This year a few more medical conditions made it on to my radar, courtesy of family members being diagnosed with cancer. Like many Internet-junkies, I found myself learning all that I could about these diseases. I wanted to know about the symptoms, prognosis, treatment, and causes. I looked for average life expectancy and in one case, if the condition was hereditary. In short, I wanted to know in a few hours what usually takes doctors years to learn in medical school and practice.
When I examine my reaction, what I see is that I wanted control. Information gives a false sense of security; it provides an arena where I can feel less helpless or hopeless. It is an illusion. The truth is, that although information can be powerfully important, it can also be a crutch. All the information in the world isn’t going to change the fact that my father has multiple myeloma, an incurable form of cancer.

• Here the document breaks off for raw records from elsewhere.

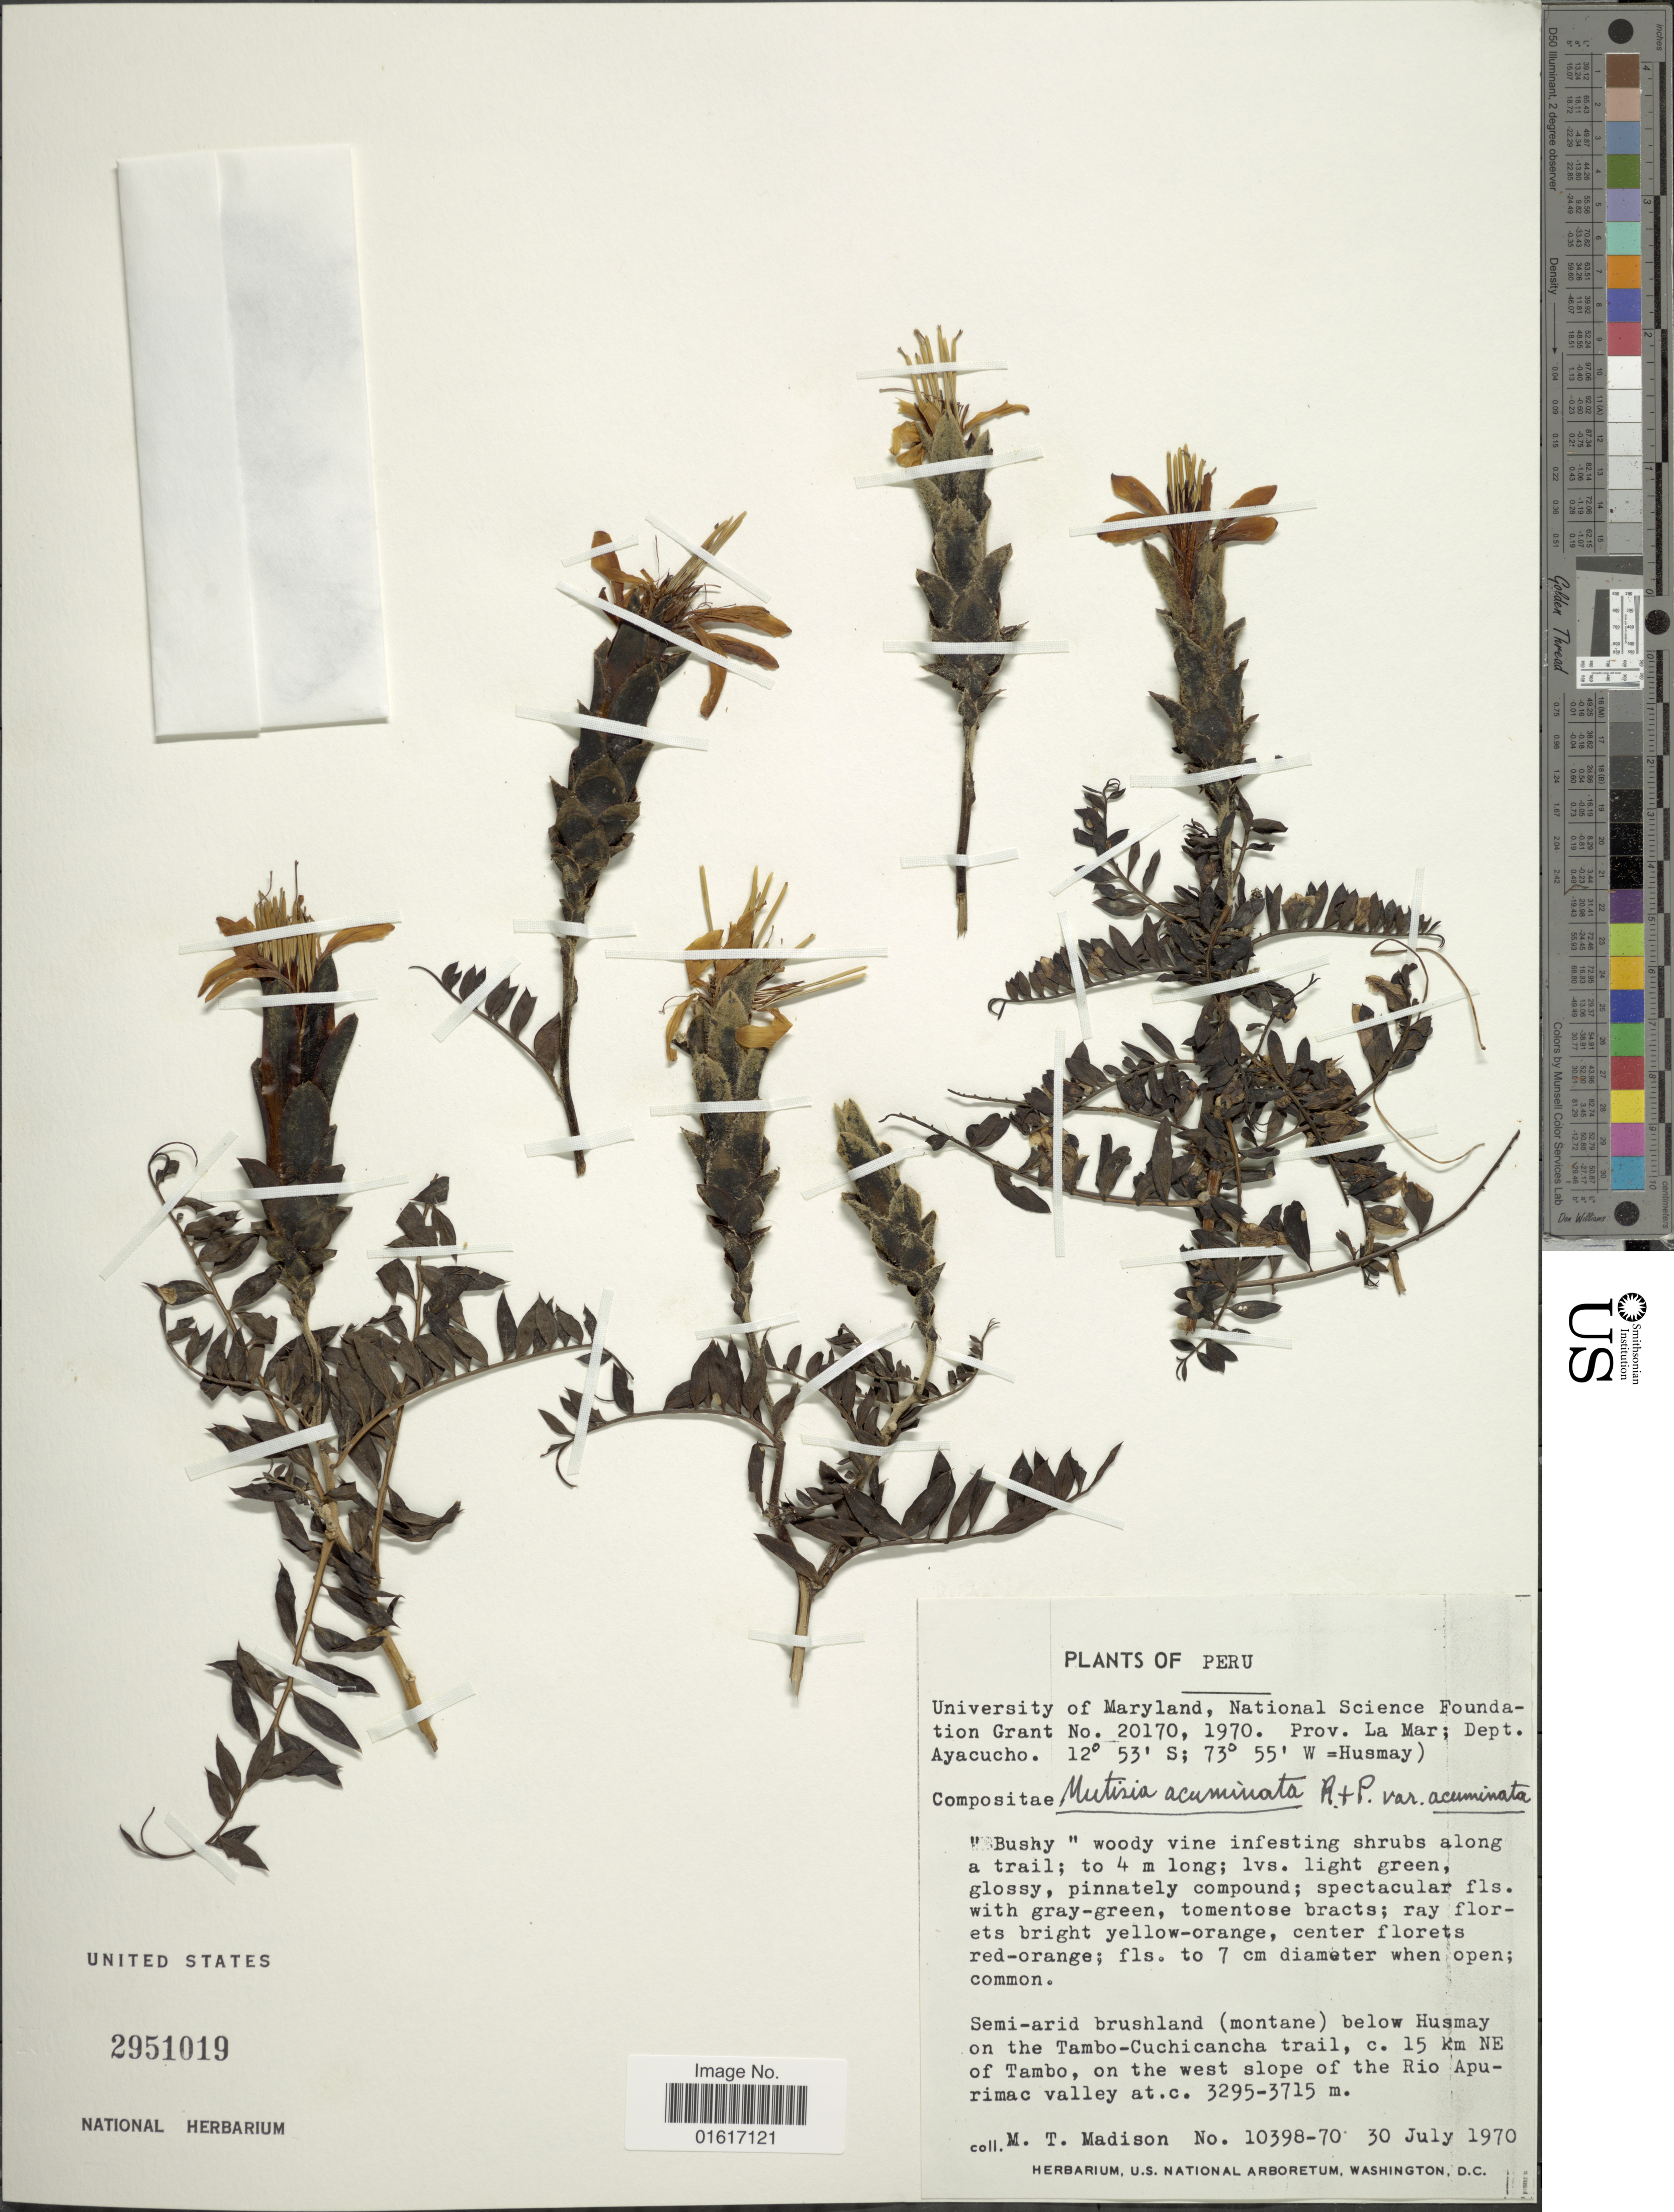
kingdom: Plantae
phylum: Tracheophyta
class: Magnoliopsida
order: Asterales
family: Asteraceae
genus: Mutisia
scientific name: Mutisia acuminata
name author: Ruiz & Pav.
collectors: M. T. Madison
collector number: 10398-70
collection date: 1970-07-30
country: Peru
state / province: Ayacucho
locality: Prov. La Mar. Semi-arid brushland (montane) below Husmay on the Tambo-Cuchicancha trail, c. 15 km NE of Tambo, on the west slope of the Rio Apurimac valley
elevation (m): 3295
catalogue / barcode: US 2951019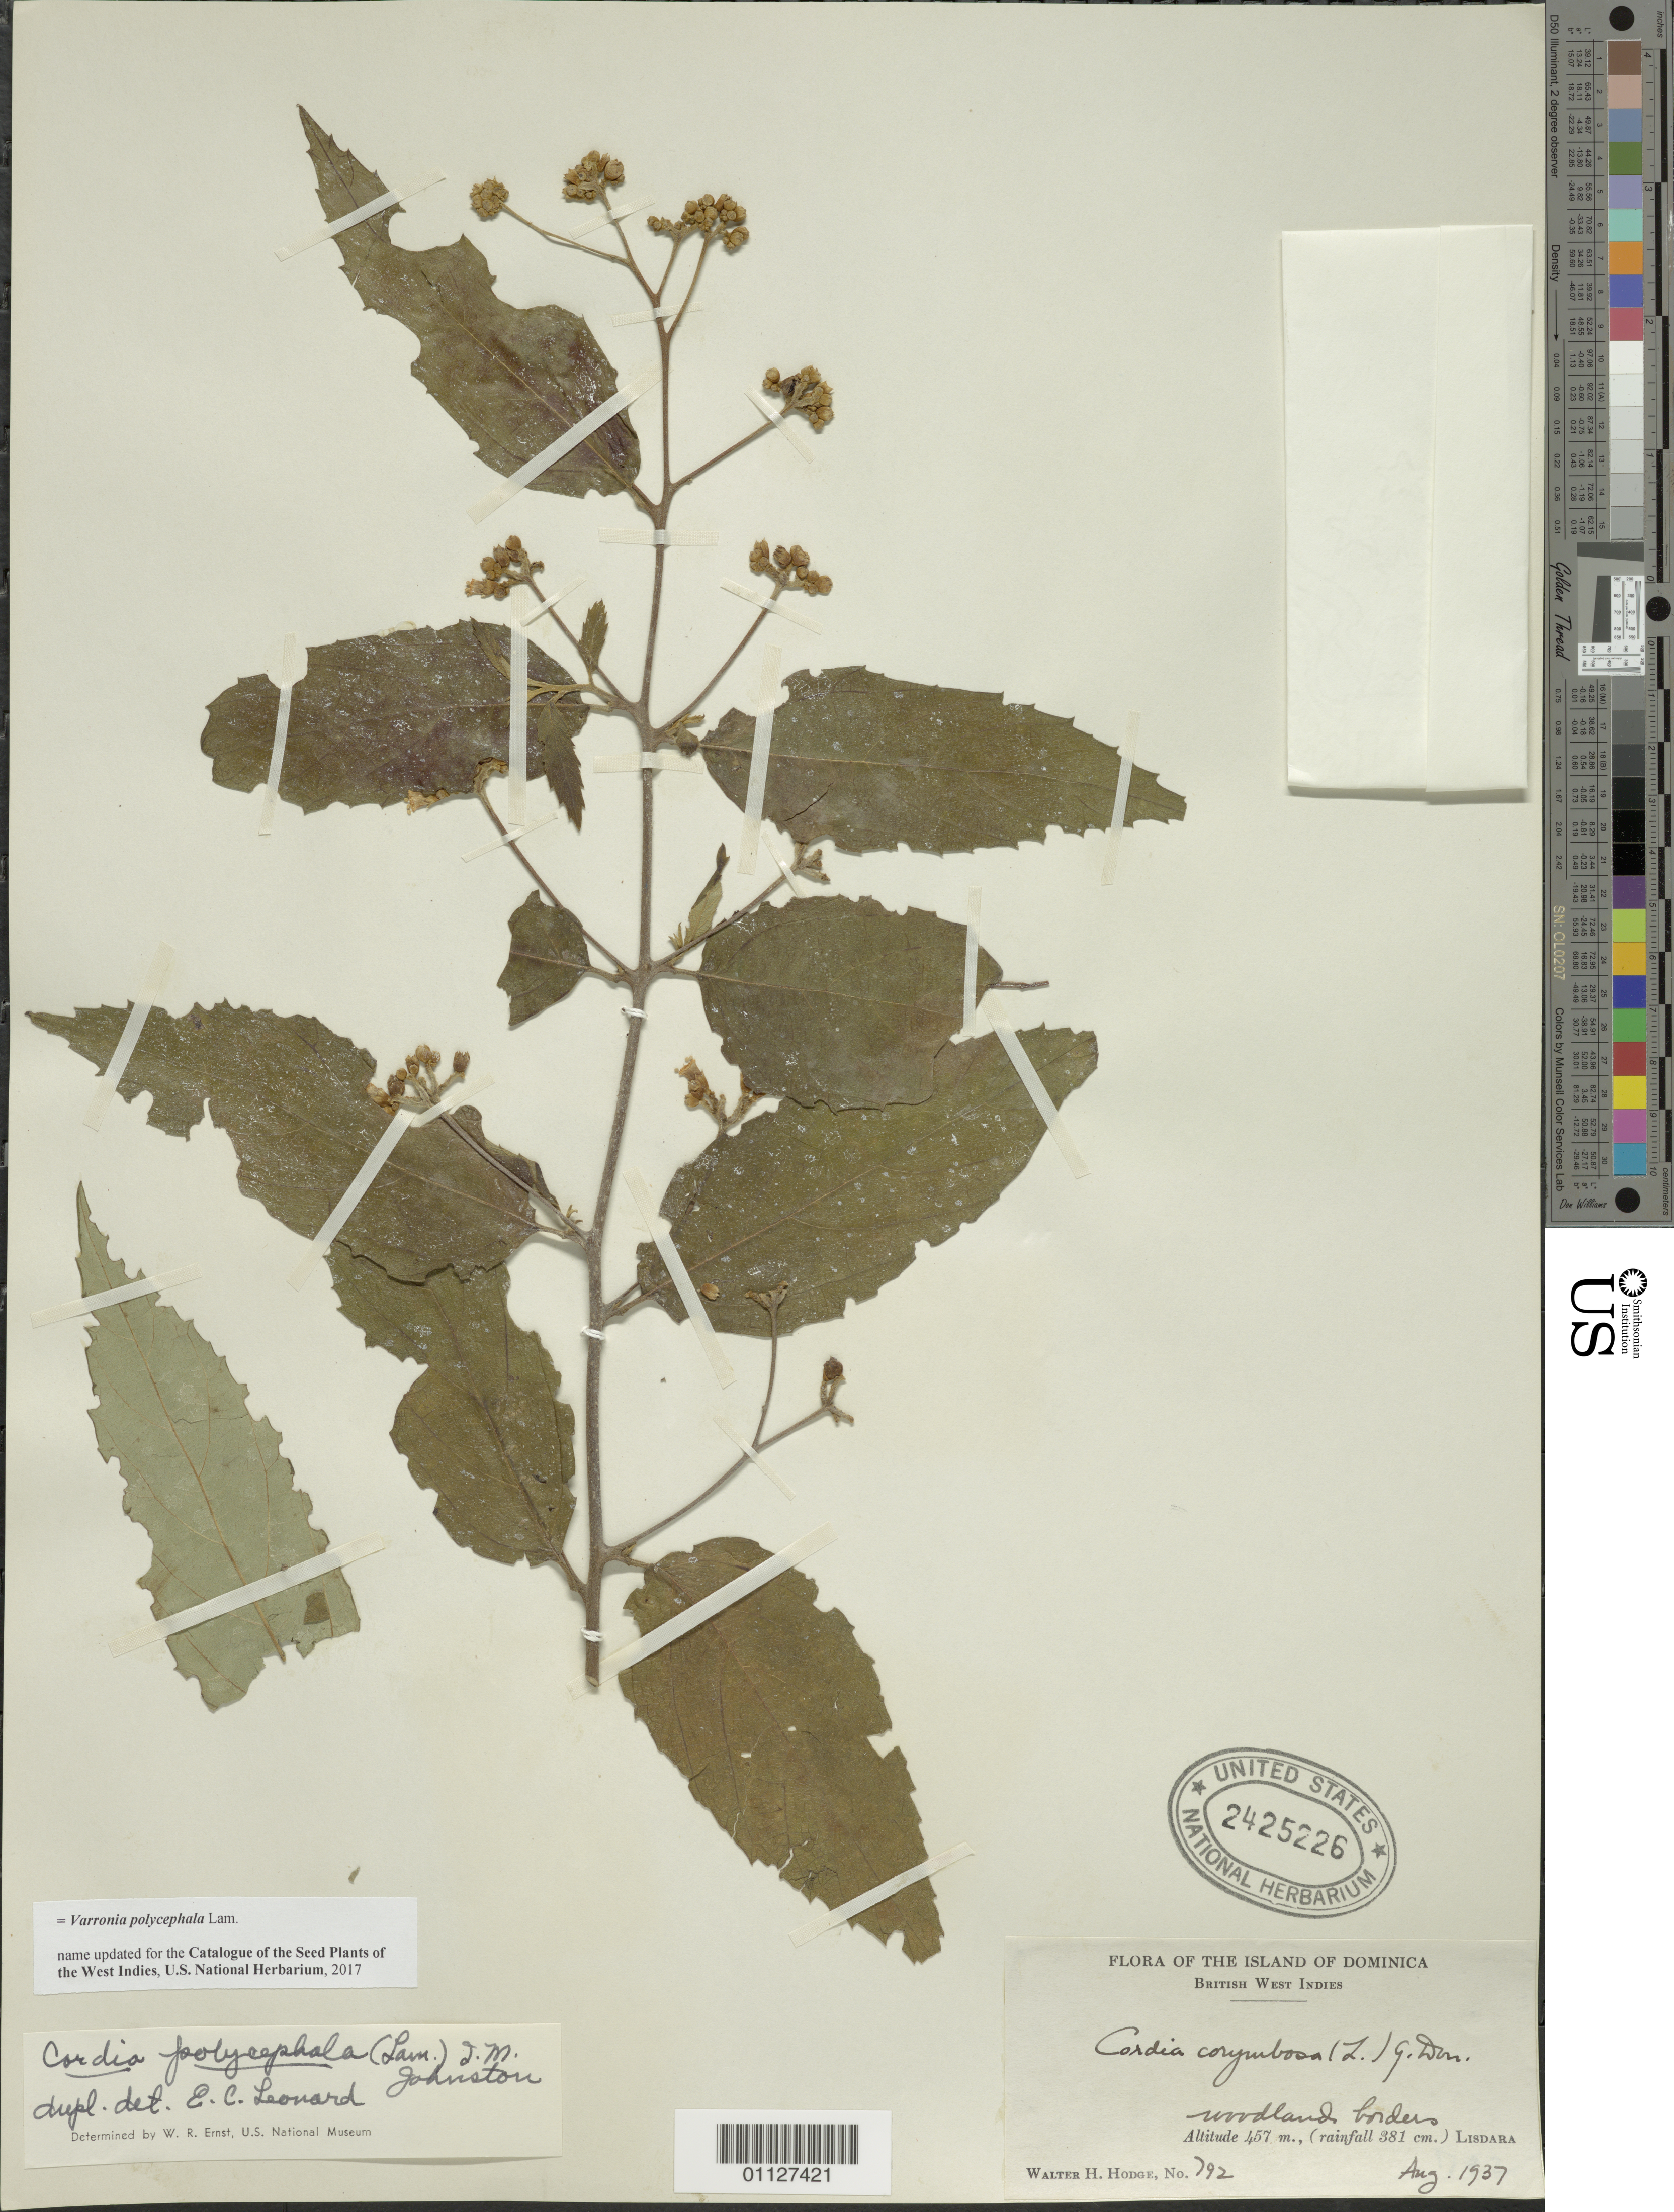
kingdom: Plantae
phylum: Tracheophyta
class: Magnoliopsida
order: Boraginales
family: Cordiaceae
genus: Varronia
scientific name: Varronia polycephala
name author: Lam.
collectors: W. Hodge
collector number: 792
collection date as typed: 01 Aug 1937 to 31 Aug 1937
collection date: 1937-08-01/1937-08-31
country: Dominica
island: Dominica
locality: Lisdara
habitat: woodland border (rainfall 381 cm)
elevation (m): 457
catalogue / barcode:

Illness is a part of life. How we learn to deal with illness is all on the job training. When my mother was diagnosed with breast cancer and leukemia, I put my nurse cap on and launched into super-caregiver mode. I took charge, and in the process, I nearly missed the most important opportunity her illness provided—the chance to be her daughter.
Now I get to do it all again with my father, and I am doing it differently. I am his daughter first. If he wants me to look up medication side effects on the Internet, I do. Otherwise, I spend my time talking to him about books, movies, and life. He has doctors and nurses that will give him medical advice. He only has two daughters and one son, and I intend to occupy this precious daugher role until the end. After all, I only have one father.